Collection entries
***

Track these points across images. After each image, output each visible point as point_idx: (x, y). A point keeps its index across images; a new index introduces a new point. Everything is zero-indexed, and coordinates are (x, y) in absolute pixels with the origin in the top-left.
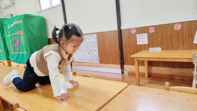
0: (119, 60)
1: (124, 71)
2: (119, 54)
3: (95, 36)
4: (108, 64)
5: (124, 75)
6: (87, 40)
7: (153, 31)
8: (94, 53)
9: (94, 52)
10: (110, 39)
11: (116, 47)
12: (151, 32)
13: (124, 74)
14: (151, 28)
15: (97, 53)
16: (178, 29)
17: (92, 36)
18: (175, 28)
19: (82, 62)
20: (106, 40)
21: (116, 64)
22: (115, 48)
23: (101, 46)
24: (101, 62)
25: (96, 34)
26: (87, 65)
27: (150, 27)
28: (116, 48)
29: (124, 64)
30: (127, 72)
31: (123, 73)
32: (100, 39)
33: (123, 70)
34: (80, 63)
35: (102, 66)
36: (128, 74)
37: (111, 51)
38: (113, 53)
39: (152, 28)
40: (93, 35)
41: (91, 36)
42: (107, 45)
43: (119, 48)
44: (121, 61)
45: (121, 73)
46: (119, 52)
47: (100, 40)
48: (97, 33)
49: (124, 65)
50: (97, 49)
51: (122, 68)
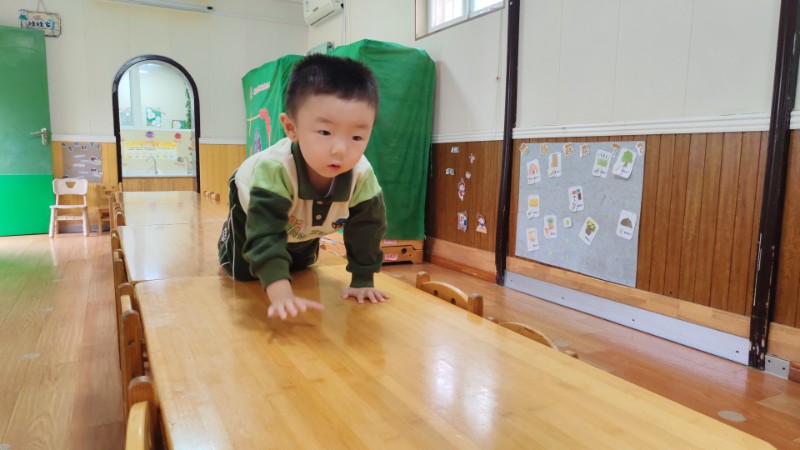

***

• What is expected: Repeat the lines of the records verbatim, starting at the line containing "6: (87, 40)" and stopping after the final line. Images stay out.

• Response:
6: (87, 40)
7: (153, 31)
8: (94, 53)
9: (94, 52)
10: (110, 39)
11: (116, 47)
12: (151, 32)
13: (124, 74)
14: (151, 28)
15: (97, 53)
16: (178, 29)
17: (92, 36)
18: (175, 28)
19: (82, 62)
20: (106, 40)
21: (116, 64)
22: (115, 48)
23: (101, 46)
24: (101, 62)
25: (96, 34)
26: (87, 65)
27: (150, 27)
28: (116, 48)
29: (124, 64)
30: (127, 72)
31: (123, 73)
32: (100, 39)
33: (123, 70)
34: (80, 63)
35: (102, 66)
36: (128, 74)
37: (111, 51)
38: (113, 53)
39: (152, 28)
40: (93, 35)
41: (91, 36)
42: (107, 45)
43: (119, 48)
44: (121, 61)
45: (121, 73)
46: (119, 52)
47: (100, 40)
48: (97, 33)
49: (124, 65)
50: (97, 49)
51: (122, 68)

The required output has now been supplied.